Está na mesa do governador da Califórnia uma lei aprovada pelo legislativo estadual que vai exigir das empresas e do setor financeiro algumas das divulgações climáticas mais estritas do mundo.
Caso seja sancionada, a legislação obrigará todos os negócios presentes no Estado e com faturamento superior a US$ 1 bilhão a informar suas emissões de gases de efeito estufa diretas e também indiretas.
Para os bancos, a regra institui reportes das “emissões financiadas”, ou seja, o carbono despejado pelas companhias das carteiras de empréstimo e de investimentos das instituições.
Dois motivos explicam por que a lei vem atraindo as atenções do mundo corporativo, mesmo sem a certeza de que vá entrar em vigor.
A Califórnia é o maior Estado americano em população e, se fosse um país, entraria em quinto lugar no ranking das maiores economias do mundo.
O Estado também está sempre na vanguarda das legislações ambientais americanas – muitas regras que surgem por lá influenciam decisões no resto do país.
A Califórnia lançou há dez anos seu mercado regulado de carbono, que impõe limites a companhias de setores altamente poluentes.
A lei aprovada esta semana, porém, tem um alcance muito maior.
Estima-se que cerca de 5.400 companhias se enquadrem nos critérios estabelecidos, incluindo gigantes como Walmart, Disney, Apple e Google.
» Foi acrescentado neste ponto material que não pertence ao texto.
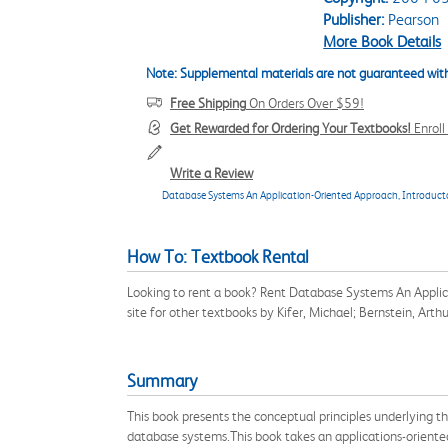
Publisher:
Pearson
More Book Details
Note: Supplemental materials are not guaranteed with
Free Shipping
On Orders Over $59!
Get Rewarded for Ordering Your Textbooks!
Enrol
Write a Review
Database Systems An Application-Oriented Approach, Introducto
How To: Textbook Rental
Looking to rent a book? Rent Database Systems An Applic
site for other textbooks by Kifer, Michael; Bernstein, Art
Summary
This book presents the conceptual principles underlying t
database systems.This book takes an applications-oriente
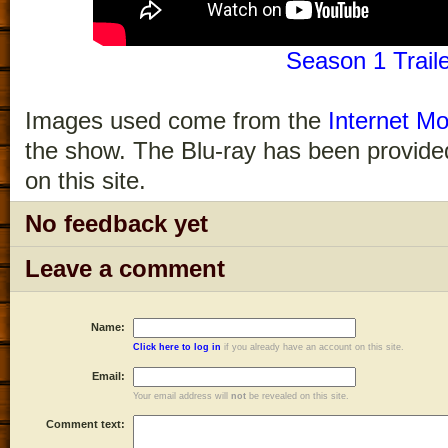
Season 1 Trail
Images used come from the
Internet Mo
the show. The Blu-ray has been provided
on this site.
No feedback yet
Leave a comment
Name:
Click here to log in
if you already have an account on this site.
Email:
Your email address will
not
be revealed on this site.
Comment text:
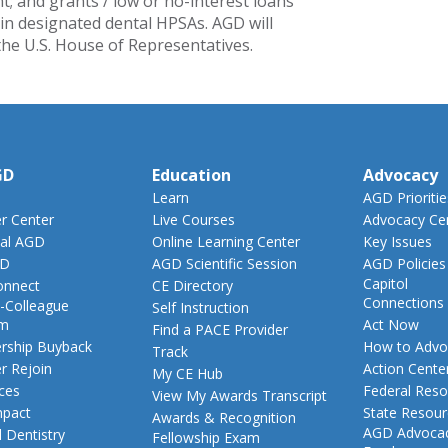
; and grants / low or no-interest loans
 in designated dental HPSAs. AGD will
 the U.S. House of Representatives.
GD
Education
Advocacy
Learn
AGD Prioritie
 Center
Live Courses
Advocacy Ce
al AGD
Online Learning Center
Key Issues
GD
AGD Scientific Session
AGD Policies
Capitol
nnect
CE Directory
Connections
-Colleague
Self Instruction
am
Act Now
Find a PACE Provider
ship Buyback
How to Advo
Track
 Rejoin
Action Cente
My CE Hub
ces
Federal Reso
View My Awards Transcript
pact
State Resou
Awards & Recognition
AGD Advoca
 Dentistry
Fellowship Exam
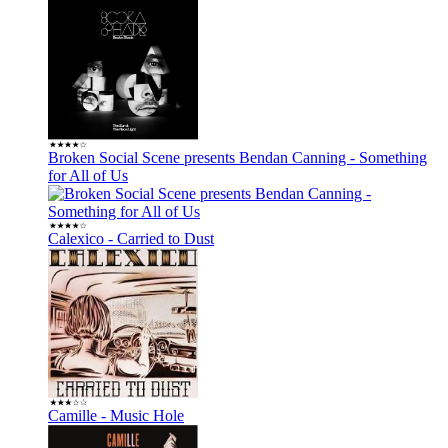
Broken Social Scene presents Bendan Canning - Something
for All of Us
Calexico - Carried to Dust
Camille - Music Hole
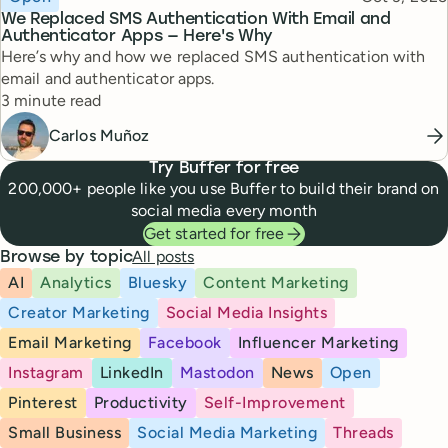
We Replaced SMS Authentication With Email and
Authenticator Apps — Here's Why
Here’s why and how we replaced SMS authentication with
email and authenticator apps.
Reading time
3 minute read
Carlos Muñoz
Try Buffer for free
200,000+ people like you use Buffer to build their brand on
social media every month
Get started for free
All posts
Browse by topic
AI
Analytics
Bluesky
Content Marketing
Creator Marketing
Social Media Insights
Email Marketing
Facebook
Influencer Marketing
Instagram
LinkedIn
Mastodon
News
Open
Pinterest
Productivity
Self-Improvement
Small Business
Social Media Marketing
Threads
“Precisamos de um retrato completo para fazer os profundos cortes de emissões que os cientistas afirmam ser necessários para evitar os piores impactos da mudança climática”, afirmou em comunicado o autor da lei, o democrata Scott Wiener.
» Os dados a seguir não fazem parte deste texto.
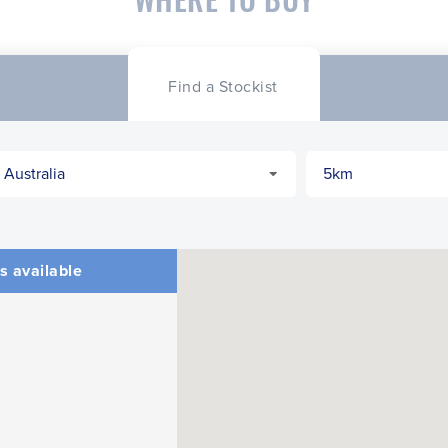
Find a Stockist
s available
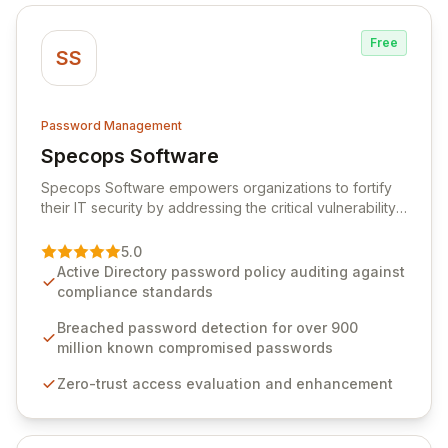
Free
SS
Password Management
Specops Software
View Specops Software
Specops Software empowers organizations to fortify
their IT security by addressing the critical vulnerability
of password management and authentication. As a
premier vendor, Specops Software provides
5.0
advanced solutions designed to proactively block
Active Directory password policy auditing against
weak passwords, enforce robust authentication
compliance standards
protocols, and ensure compliance with stringent
industry standards like CJIS and HITRUST. With deep
Breached password detection for over 900
native integration into Active Directory and on-
million known compromised passwords
premises data storage, Specops Software offers
Zero-trust access evaluation and enhancement
unparalleled security and control for sensitive business
data.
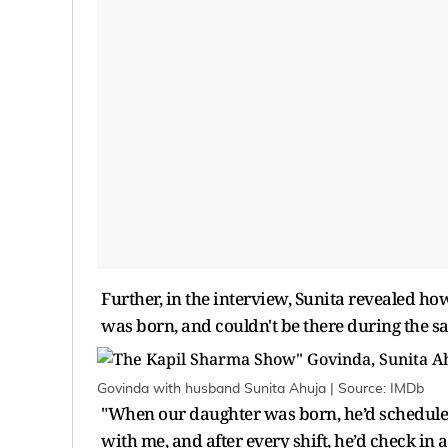
Further, in the interview, Sunita revealed h
was born, and couldn't be there during the s
Govinda with husband Sunita Ahuja | Source: IMDb
"When our daughter was born, he’d scheduled
with me, and after every shift, he’d check in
O governador Gavin Newsom, também do Partido Democrata, tem até o dia 14 de outubro para sancionar a legislação.
O desafio do escopo 3
O nome oficial da legislação é Lei da Responsabilidade sobre os Dados Climáticos Corporativos.
Além de traçar uma linha de corte baseada no tamanho das empresas, não em volume de emissões, ela entra no controverso terreno do chamado escopo 3.
Este é o nome técnico para todo o carbono associado à cadeia de valor completa de uma empresa, da origem da matéria-prima ao descarte final do produto.
O cálculo é complexo por natureza – e hoje ainda baseado em extrapolações e dados setoriais ou regionais.
O texto aprovado pelo legislatura estadual prevê o início das divulgações obrigatórias de emissões diretas em 2026 e, em 2027, as indiretas.
A Securities and Exchange Commission (SEC), o órgão que regula o mercado de capitais americano, também quer tornar mandatórios esses relatos para companhias de capital aberto de um certo tamanho.
A proposta da SEC, apresentada há um ano e meio, foi recebida com críticas por políticos conservadores e também por algumas empresas, que afirmam que fazer a medição será complicado e caro demais.
Os bancos que têm negócio na Califórnia fazem a mesma queixa. “É extremamente difícil para as instituições financeiras calcular e relatar emissões de escopo 3 com alto nível de confiança”, afirmou ao Financial Times Sonja Gibbs, diretora do Institute of International Finance, uma entidade setorial.
Um levantamento do Federal Reserve, o banco central americano, indica que só 8 dos 30 maiores bancos do mundo medem seu escopo três, e ainda assim de maneira incompleta.
Já o setor de tecnologia, um dos mais importantes na economia local, apoiou o plano.
A Apple, que se compromete a atingir a neutralidade de suas emissões diretas e indiretas até 2030, foi uma das empresas que fizeram campanha pela lei.
Do outro lado, uma coalizão de negócios que inclui empresas de petróleo e gás, hospitais e do setor agrícola se formou para combater a proposta.
Mesmo com a assinatura do governador, já há especulações sobre as opções de contestação judicial. Eis uma das possiblidades: a regulação vai caber a uma agência ambiental californiana, que não teria poderes sobre companhias cuja sede fica fora do Estado.